Acermi, BBCA, BiodiverCity, Biosourcé, BREEAM, CSTBat, Eco Artisan, Effinergie, Habitat et Environnement, Leed, Minergie, NF HQE, Passivahaus, Qualitel, Well… Citer les quelque 4 000 normes se rapportant au bâtiment serait fastidieux et tiendrait de la liste de Prévert, mais le Grenelle de l’Environnement, la Cop21 et l’Accord de Paris ont fortement favorisé la multiplication des certifications, qui sont pour près de 98 % d’entre elles d’application volontaire et résultent d’une stratégie. Une trinité se détache néanmoins : HQE, BREEAM et Leed.

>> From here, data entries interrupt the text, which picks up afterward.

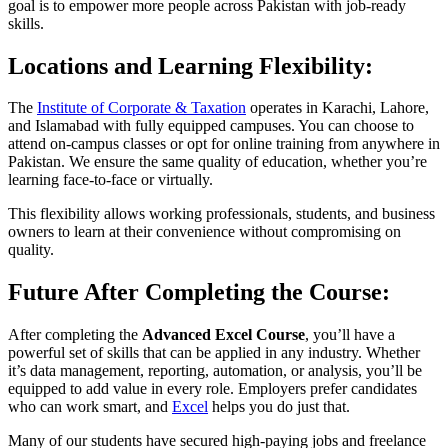
goal is to empower more people across Pakistan with job-ready
skills.
Locations and Learning Flexibility:
The
Institute of Corporate & Taxation
operates in Karachi, Lahore,
and Islamabad with fully equipped campuses. You can choose to
attend on-campus classes or opt for online training from anywhere in
Pakistan. We ensure the same quality of education, whether you’re
learning face-to-face or virtually.
This flexibility allows working professionals, students, and business
owners to learn at their convenience without compromising on
quality.
Future After Completing the Course:
After completing the
Advanced Excel Course
, you’ll have a
powerful set of skills that can be applied in any industry. Whether
it’s data management, reporting, automation, or analysis, you’ll be
equipped to add value in every role. Employers prefer candidates
who can work smart, and
Excel
helps you do just that.
Many of our students have secured high-paying jobs and freelance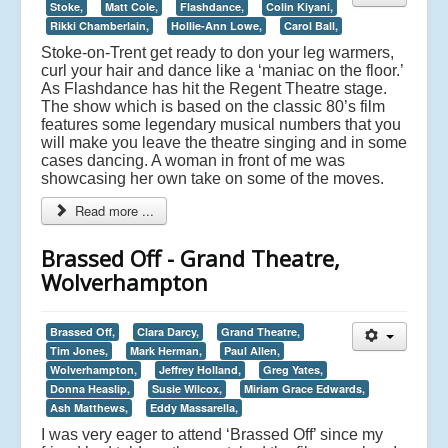
Stoke,
Matt Cole,
Flashdance,
Colin Kiyani,
Rikki Chamberlain,
Hollie-Ann Lowe,
Carol Ball,
Stoke-on-Trent get ready to don your leg warmers,
curl your hair and dance like a ‘maniac on the floor.’
As Flashdance has hit the Regent Theatre stage.
The show which is based on the classic 80’s film
features some legendary musical numbers that you
will make you leave the theatre singing and in some
cases dancing. A woman in front of me was
showcasing her own take on some of the moves.
Read more ...
Brassed Off - Grand Theatre,
Wolverhampton
Brassed Off,
Clara Darcy,
Grand Theatre,
Tim Jones,
Mark Herman,
Paul Allen,
Wolverhampton,
Jeffrey Holland,
Greg Yates,
Donna Heaslip,
Susie Wilcox,
Miriam Grace Edwards,
Ash Matthews,
Eddy Massarella,
I was very eager to attend ‘Brassed Off’ since my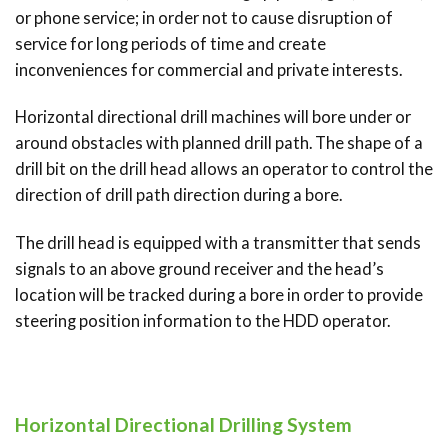
or phone service; in order not to cause disruption of
service for long periods of time and create
inconveniences for commercial and private interests.
Horizontal directional drill machines will bore under or
around obstacles with planned drill path. The shape of a
drill bit on the drill head allows an operator to control the
direction of drill path direction during a bore.
The drill head is equipped with a transmitter that sends
signals to an above ground receiver and the head’s
location will be tracked during a bore in order to provide
steering position information to the HDD operator.
Horizontal Directional Drilling System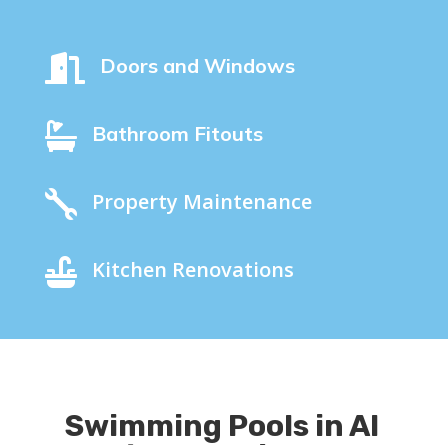

Doors and Windows

Bathroom Fitouts

Property Maintenance

Kitchen Renovations
Swimming Pools in Al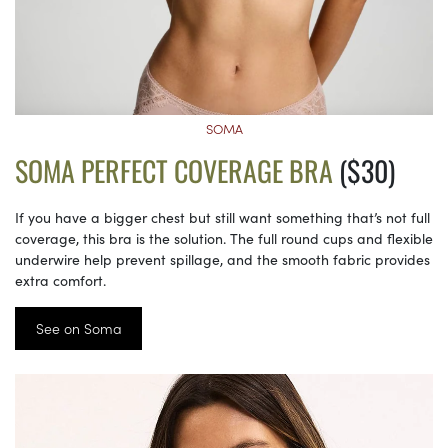
SOMA
SOMA PERFECT COVERAGE BRA
($30)
If you have a bigger chest but still want something that’s not full
coverage, this bra is the solution. The full round cups and flexible
underwire help prevent spillage, and the smooth fabric provides
extra comfort.
See on Soma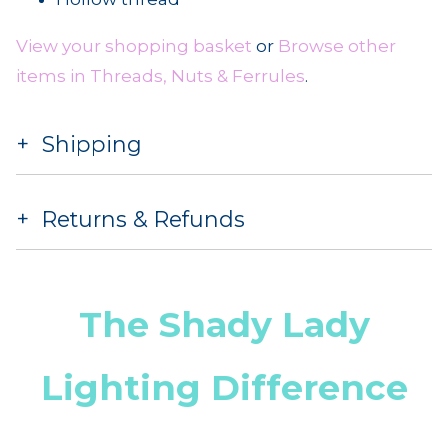
View your shopping basket
or
Browse other
items in Threads, Nuts & Ferrules
.
Shipping
Returns & Refunds
The Shady Lady
Lighting Difference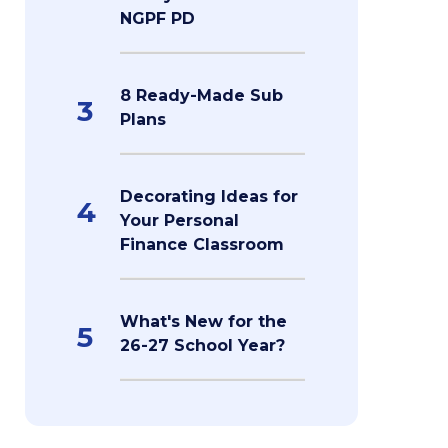
NGPF PD
8 Ready-Made Sub
3
Plans
Decorating Ideas for
4
Your Personal
Finance Classroom
What's New for the
5
26-27 School Year?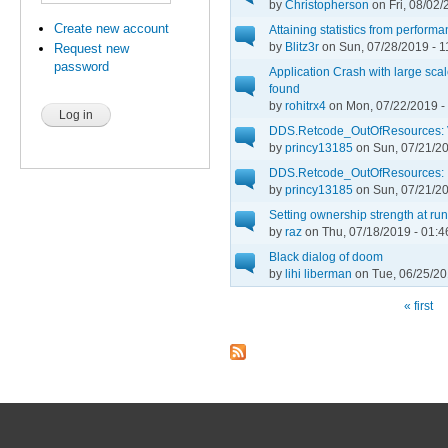
by
Christopherson
on Fri, 08/02/
Create new account
Attaining statistics from performa
by
Blitz3r
on Sun, 07/28/2019 - 1
Request new
password
Application Crash with large sc
found
by
rohitrx4
on Mon, 07/22/2019 -
DDS.Retcode_OutOfResources: V
by
princy13185
on Sun, 07/21/20
DDS.Retcode_OutOfResources:
by
princy13185
on Sun, 07/21/20
Setting ownership strength at ru
by
raz
on Thu, 07/18/2019 - 01:4
Black dialog of doom
by
lihi liberman
on Tue, 06/25/20
« first
Pages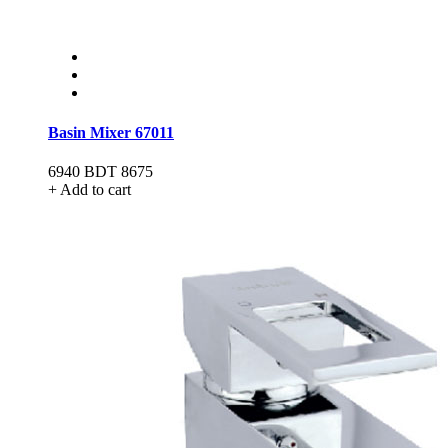
Basin Mixer 67011
6940
BDT 8675
+ Add to cart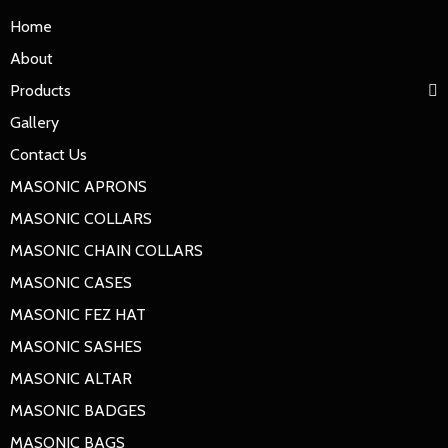
Home
About
Products
Gallery
Contact Us
MASONIC APRONS
MASONIC COLLARS
MASONIC CHAIN COLLARS
MASONIC CASES
MASONIC FEZ HAT
MASONIC SASHES
MASONIC ALTAR
MASONIC BADGES
MASONIC BAGS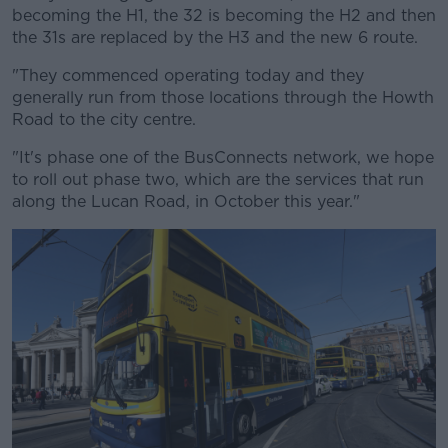
becoming the H1, the 32 is becoming the H2 and then
the 31s are replaced by the H3 and the new 6 route.
"They commenced operating today and they
generally run from those locations through the Howth
Road to the city centre.
"It's phase one of the BusConnects network, we hope
to roll out phase two, which are the services that run
along the Lucan Road, in October this year."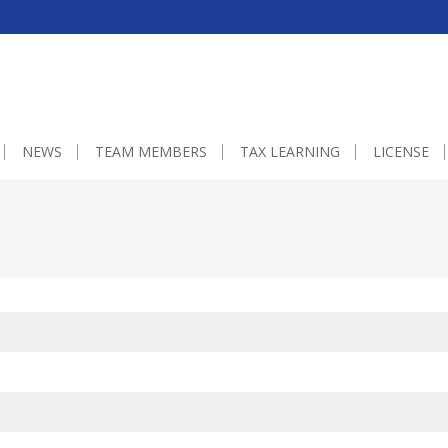
0px;}embedgooglemap.net.gmap_canvas {overflow:hidden;background:non
NEWS
TEAM MEMBERS
TAX LEARNING
LICENSE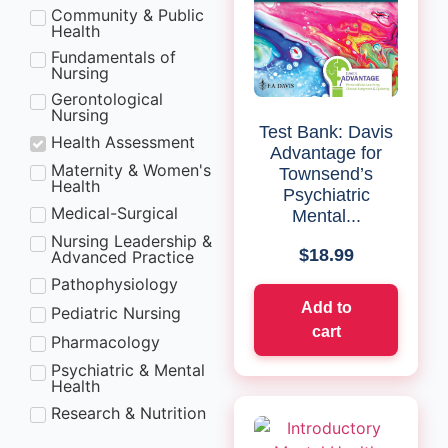
Community & Public
Health
Fundamentals of
Nursing
Gerontological
Nursing
Test Bank: Davis
Health Assessment
Advantage for
Maternity & Women's
Townsend’s
Health
Psychiatric
Medical-Surgical
Mental...
Nursing Leadership &
$
18.99
Advanced Practice
Pathophysiology
Add to
Pediatric Nursing
cart
Pharmacology
Psychiatric & Mental
Health
Research & Nutrition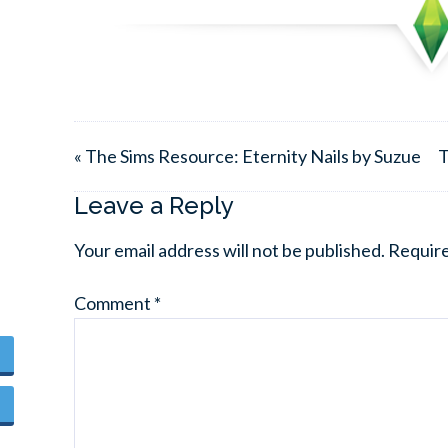
« The Sims Resource: Eternity Nails by Suzue
T
Leave a Reply
Your email address will not be published.
Require
Comment
*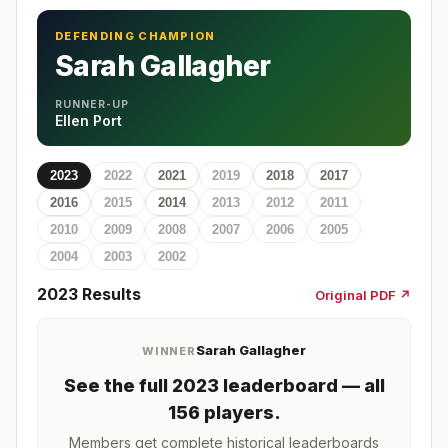
DEFENDING CHAMPION
Sarah Gallagher
RUNNER-UP
Ellen Port
2023
2022
2021
2019
2018
2017
2016
2015
2014
2013
2012
2011
2010
2009
2008
2007
2006
2005
2004
2003
2002
2023
Results
Original PDF ↗
Sarah Gallagher
WINNER
See the full
2023
leaderboard
— all
156 players
.
Members get complete historical leaderboards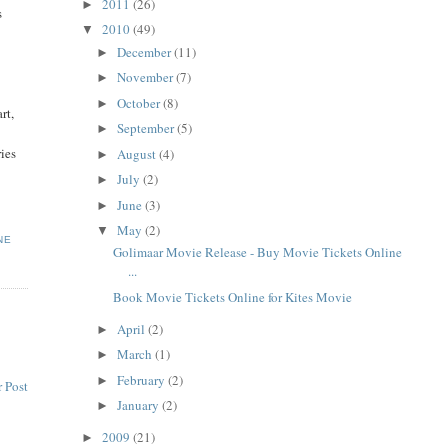
2011
(26)
►
s
2010
(49)
▼
December
(11)
►
November
(7)
►
October
(8)
►
rt,
September
(5)
►
ries
August
(4)
►
July
(2)
►
June
(3)
►
May
(2)
▼
NE
Golimaar Movie Release - Buy Movie Tickets Online
...
Book Movie Tickets Online for Kites Movie
April
(2)
►
March
(1)
►
February
(2)
►
 Post
January
(2)
►
2009
(21)
►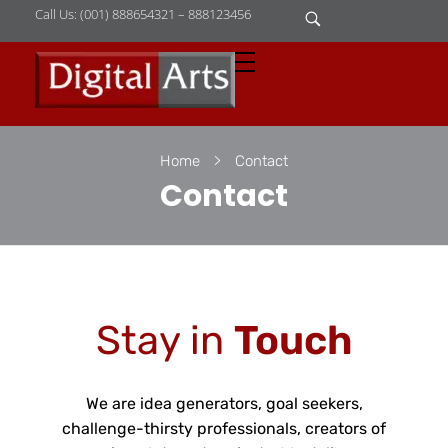
Call Us: (001) 888654321 – 888123456
D
igital Arts
Where Image is Everything
Home
Contact
Contact
Stay in
Touch
We are idea generators, goal seekers,
challenge-thirsty professionals, creators of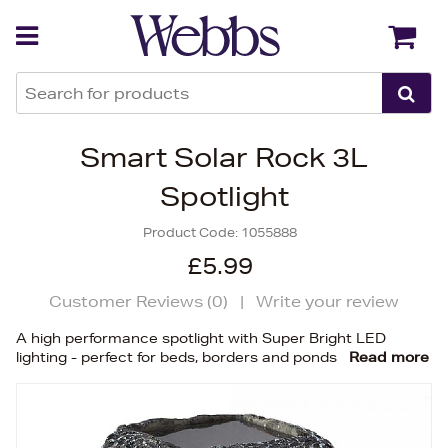
Back
Back
Smart Solar Rock 3L
Spotlight
Product Code:
1055888
£5.99
Customer Reviews (
0
)
|
Write your review
A high performance spotlight with Super Bright LED
lighting - perfect for beds, borders and ponds
Read more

Outre les questions de chauvinisme, entre la norme française HQE, l’anglaise BREEAM et l’américaine Leed, il y a, bien sûr, le souhait d’attirer des entreprises internationales dans les bureaux. HQE se focalise sur l’éco-construction, l’éco-gestion, le confort et le santé et permet de bénéficier des labels d’Etat de HPE (haute performance énergétique) et BBC (bâtiment basse consommation) ; délivré par Certivéa, il est bien plus cher que celui de ses concurrentes, un coût à relativiser par rapport aux coûts d’investissements mobilisés sur ces projets. BREEAM se focalise, quant à elle, sur 10 thématiques environnementales, rend obligatoire le recrutement d’un écologue et a pour elle un process de certification allégé et un coût bas. Quant à Leed, encore timide dans l’Hexagone, elle a pour elle une saisie du dossier simple sur une plate-forme en ligne, mais a contre elle des références, des normes et des produits peu reconnus en Europe, tout en rendant incontournable le « commissioning » : ce processus d’assurance de la qualité, qui s’étend sur toute la durée des étapes de développement, réalisation, mise en service et exploitation du bâtiment, est un pré-requis pour l’obtention de la certification. Les sujets traités par ces certifications étant les mêmes, les acteurs de l’immobilier choisissent de plus en plus souvent la triple certification.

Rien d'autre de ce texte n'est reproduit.